Text excerpt –
Segment Open

Immemory: A CD-Rom
by Chris Marker
SYSTEM REQUIREMENTS: For Macintosh computers only, running OS X version 10.4.11 or later, including 10.5 “Leopard”.
NOTE: Does NOT work in 10.7 “Lion”.
“I claim for the image the humility and powers of a madeleine.”
Filmmaker, photographer, writer, and traveler Chris Marker has never respected the boundaries between genres. His landmark 1962 film La Jetée is made up almost entirely of stills, its one moving image as thrilling as the Lumières’ films must have been for their original audiences. Since then, Marker’s films (including the features Sans Soleil, A Grin without a Cat, The Last Bolshevik, and Level Five) have continued to stretch the definition of the art, merging at times with the essay, political manifesto, personal letter, even the computer game.
In Immemory, Chris Marker has used the format of the CD-Rom to create a multi-layered, multimedia memoir. The reader investigates “zones” of travel, war, cinema, and poetry, navigating through photographs, film clips, music, and text, as if physically exploring Marker’s memory itself. The result is a veritable 21st-century Remembrance of Things Past, an exploration of the state of memory in our digital era. With it, Marker has both invented a literary form and perfected it.
This 2008 revised edition features additional “X-Plugs,” and has been updated for OSX (see system requirements above).

Segment Closed

Exercise details –
Could you copy the Immemory description word for word, between "In Immemory, Chris" and "system requirements above).", inclusive?

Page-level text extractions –
Segment Open

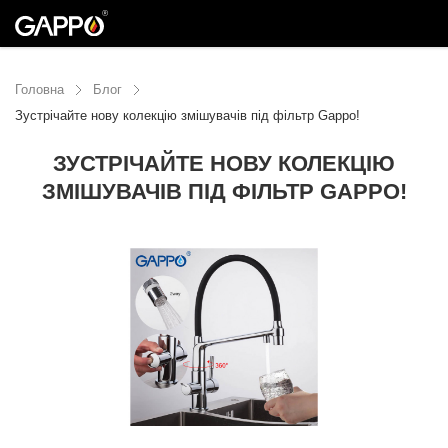
Головна
Блог
Зустрічайте нову колекцію змішувачів під фільтр Gappo!
ЗУСТРІЧАЙТЕ НОВУ КОЛЕКЦІЮ
ЗМІШУВАЧІВ ПІД ФІЛЬТР GAPPO!
16.04.2020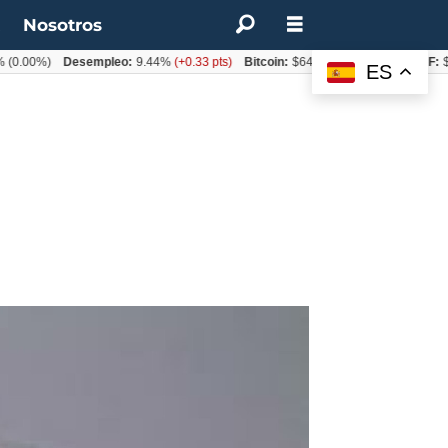
t
Nosotros
00%)
Desempleo:
9.44%
(+0.33 pts)
Bitcoin:
$64.600,08
(+2.93%)
UF:
$40.8
ES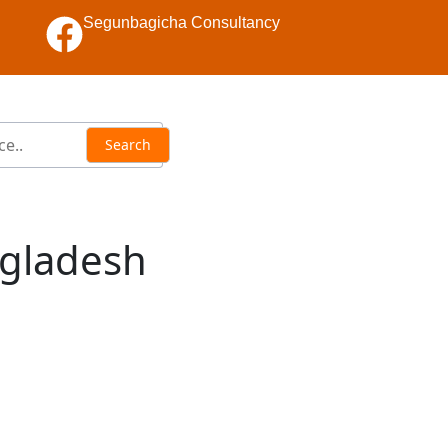
Segunbagicha Consultancy
ngladesh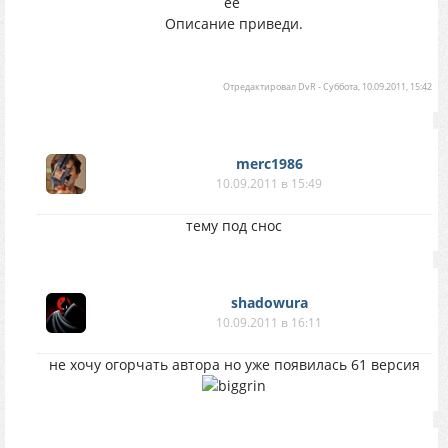
её
Описание приведи.
Отредактировал
DvR
-
Суббота, 10.09.2011, 15:42
merc1986
10.09.2011 в 15:49
тему под снос
shadowura
10.09.2011 в 16:11
не хочу огорчать автора но уже появилась 61 версия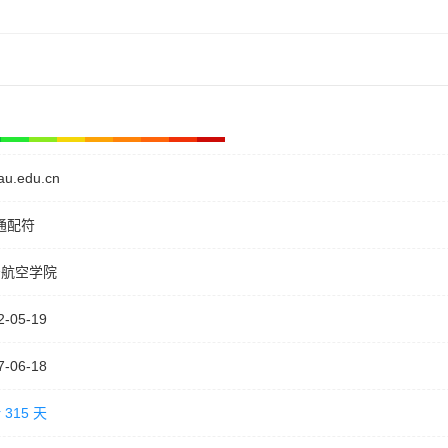
au.edu.cn
通配符
安航空学院
2-05-19
7-06-18
 315 天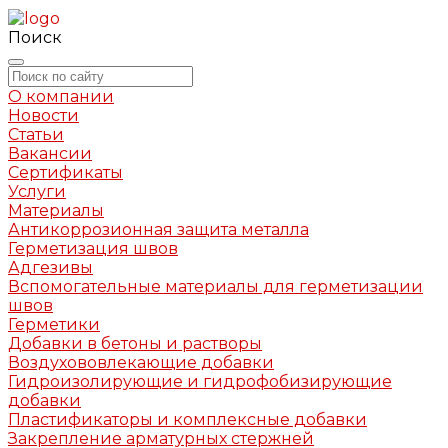
Поиск
О компании
Новости
Статьи
Вакансии
Сертификаты
Услуги
Материалы
Антикоррозионная защита металла
Герметизация швов
Адгезивы
Вспомогательные материалы для герметизации
швов
Герметики
Добавки в бетоны и растворы
Воздухововлекающие добавки
Гидроизолирующие и гидрофобизирующие
добавки
Пластификаторы и комплексные добавки
Закрепление арматурных стержней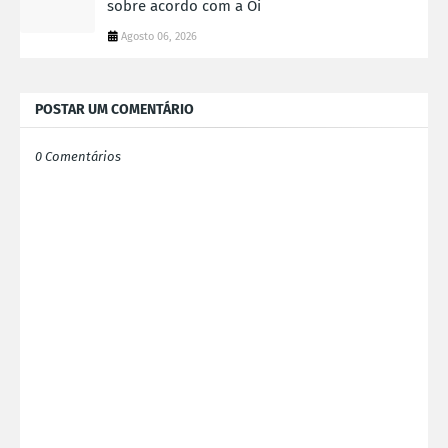
sobre acordo com a Oi
Agosto 06, 2026
POSTAR UM COMENTÁRIO
0 Comentários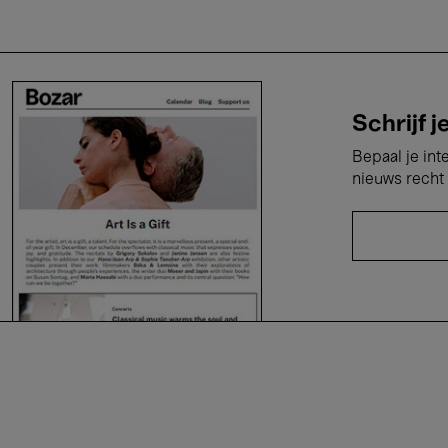
Schrijf j
Bepaal je int
nieuws recht 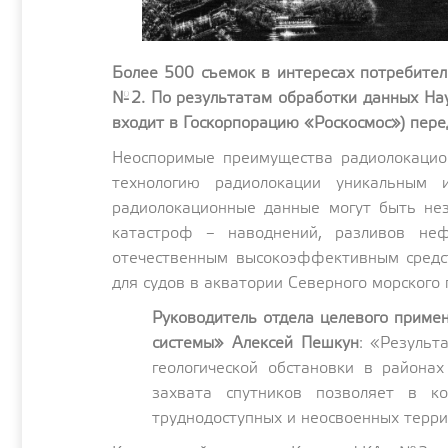
Более 500 съемок в интересах потребител
№2. По результатам обработки данных На
входит в Госкорпорацию «Роскосмос») пер
Неоспоримые преимущества радиолокацион
технологию радиолокации уникальным 
радиолокационные данные могут быть нез
катастроф – наводнений, разливов неф
отечественным высокоэффективным средст
для судов в акватории Северного морского 
Руководитель отдела целевого приме
системы» Алексей Пешкун
: «Результ
геологической обстановки в районах
захвата спутников позволяет в ко
труднодоступных и неосвоенных терри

Segment Closed

Response to this task –
In Immemory, Chris Marker has used the format of the CD-Rom to create a multi-layered, multimedia memoir. The reader investigates “zones” of travel, war, cinema, and poetry, navigating through photographs, film clips, music, and text, as if physically exploring Marker’s memory itself. The result is a veritable 21st-century Remembrance of Things Past, an exploration of the state of memory in our digital era. With it, Marker has both invented a literary form and perfected it.
This 2008 revised edition features additional “X-Plugs,” and has been updated for OSX (see system requirements above).